**Given records**
== == ==

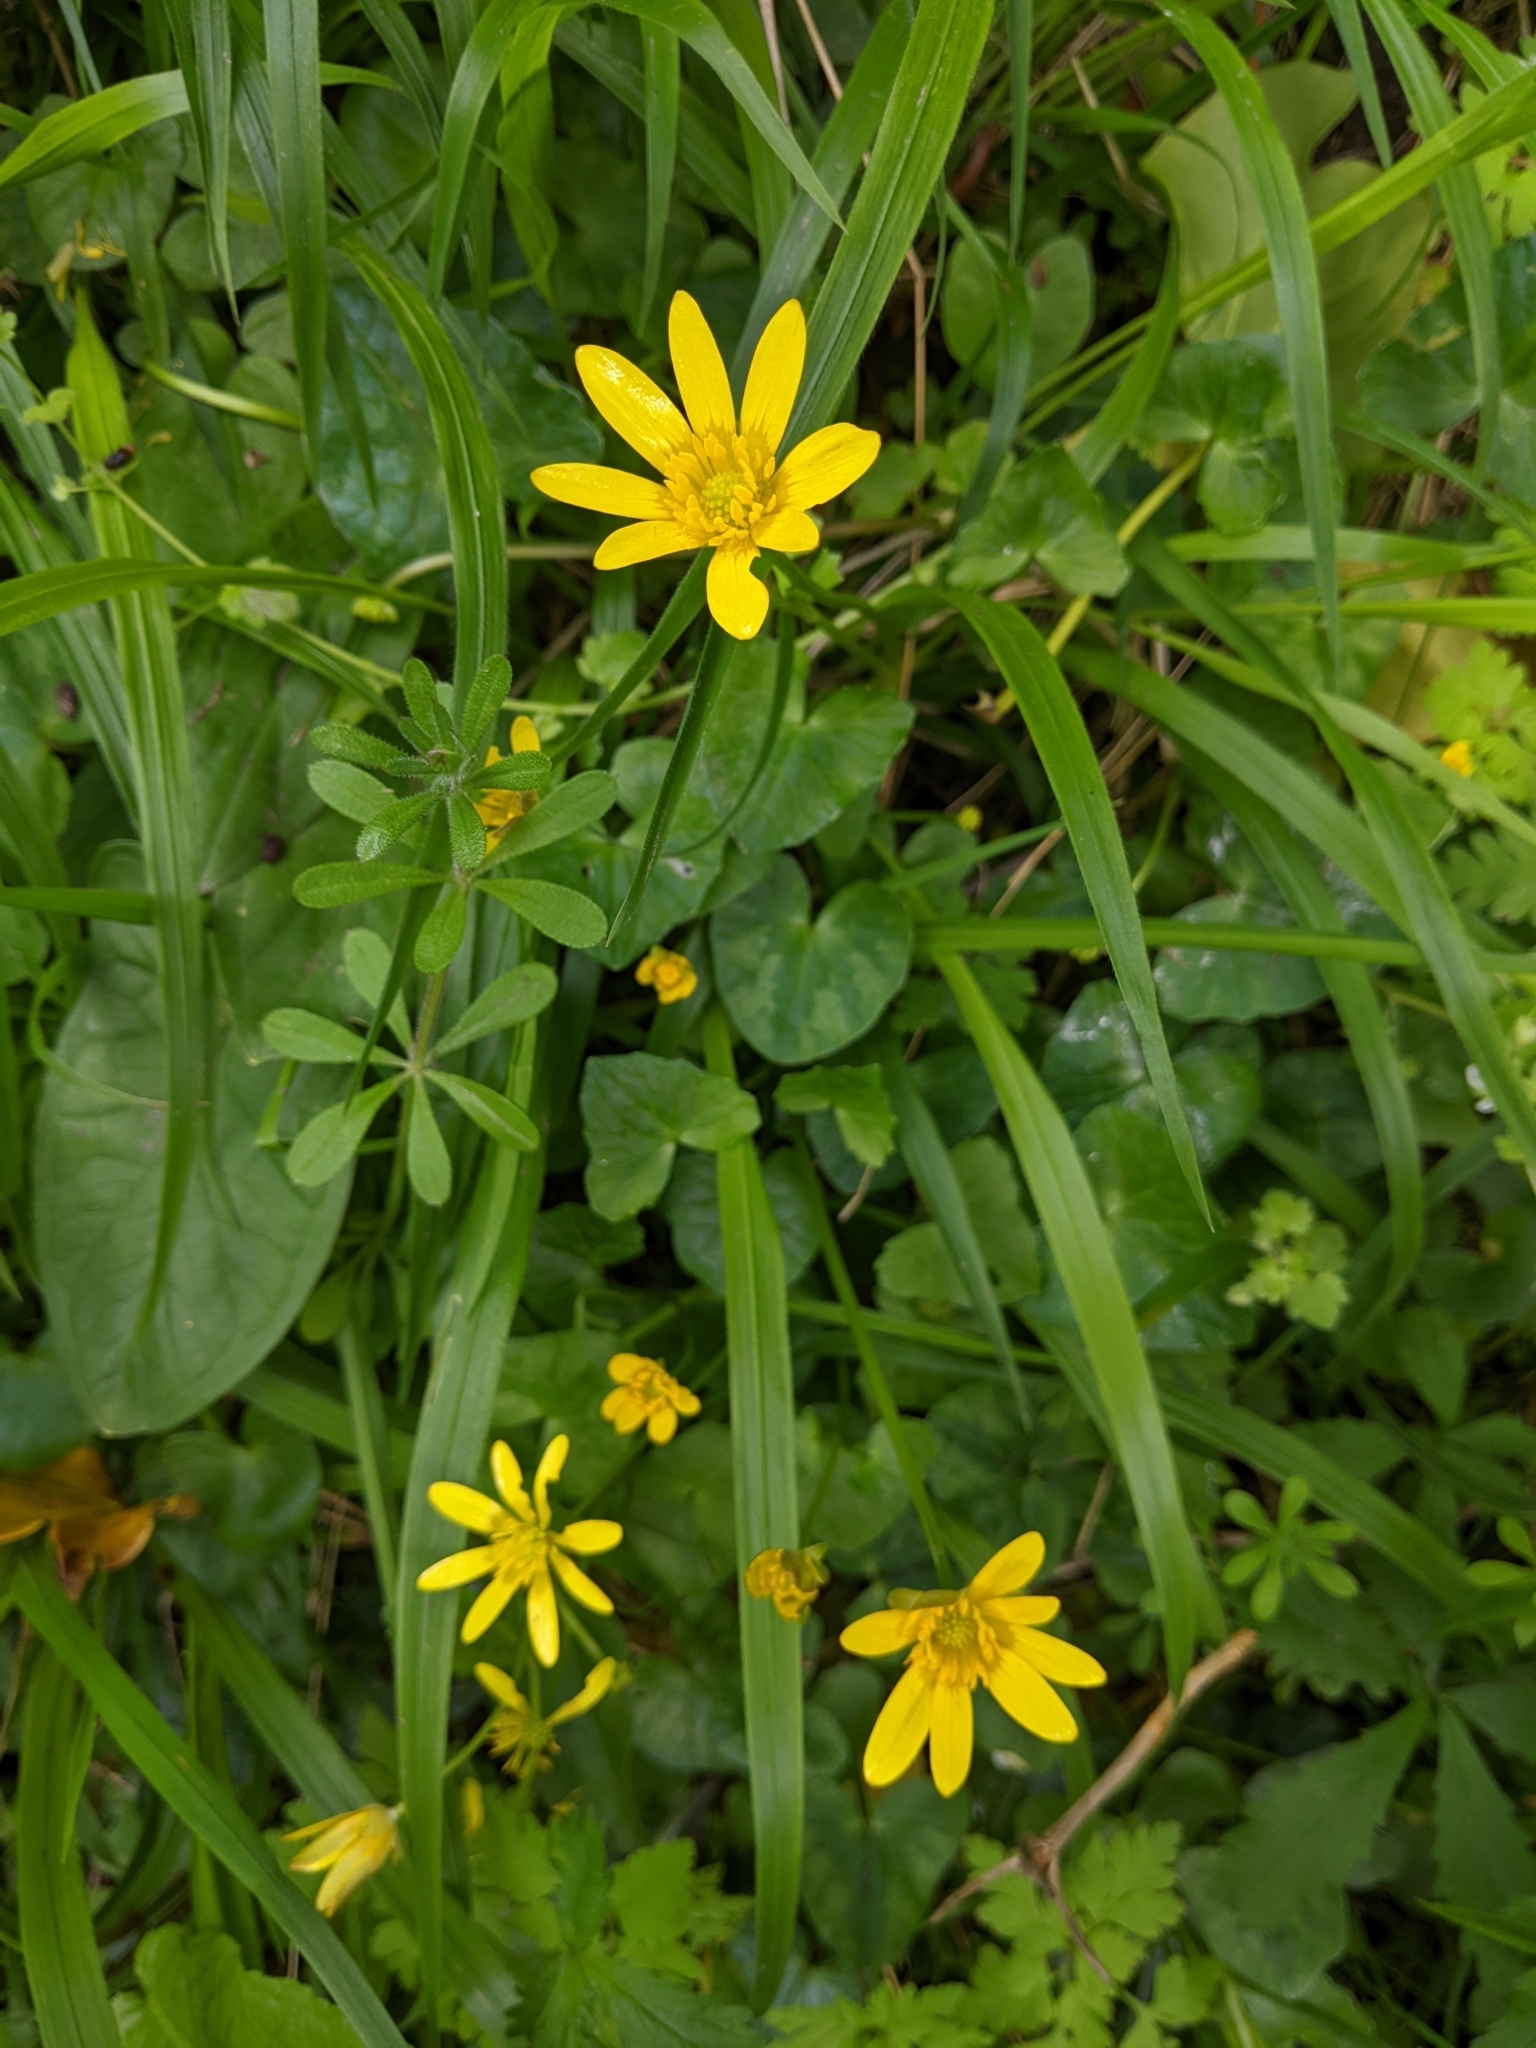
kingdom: Plantae
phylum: Tracheophyta
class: Magnoliopsida
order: Ranunculales
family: Ranunculaceae
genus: Ficaria
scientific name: Ficaria verna
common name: Lesser celandine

== == ==

Edit the material above by changing "common name" to "vernacular name" wherever it occurs and leaving every other line as it is. Leave the pictures out.

**Exercise output**
kingdom: Plantae
phylum: Tracheophyta
class: Magnoliopsida
order: Ranunculales
family: Ranunculaceae
genus: Ficaria
scientific name: Ficaria verna
vernacular name: Lesser celandine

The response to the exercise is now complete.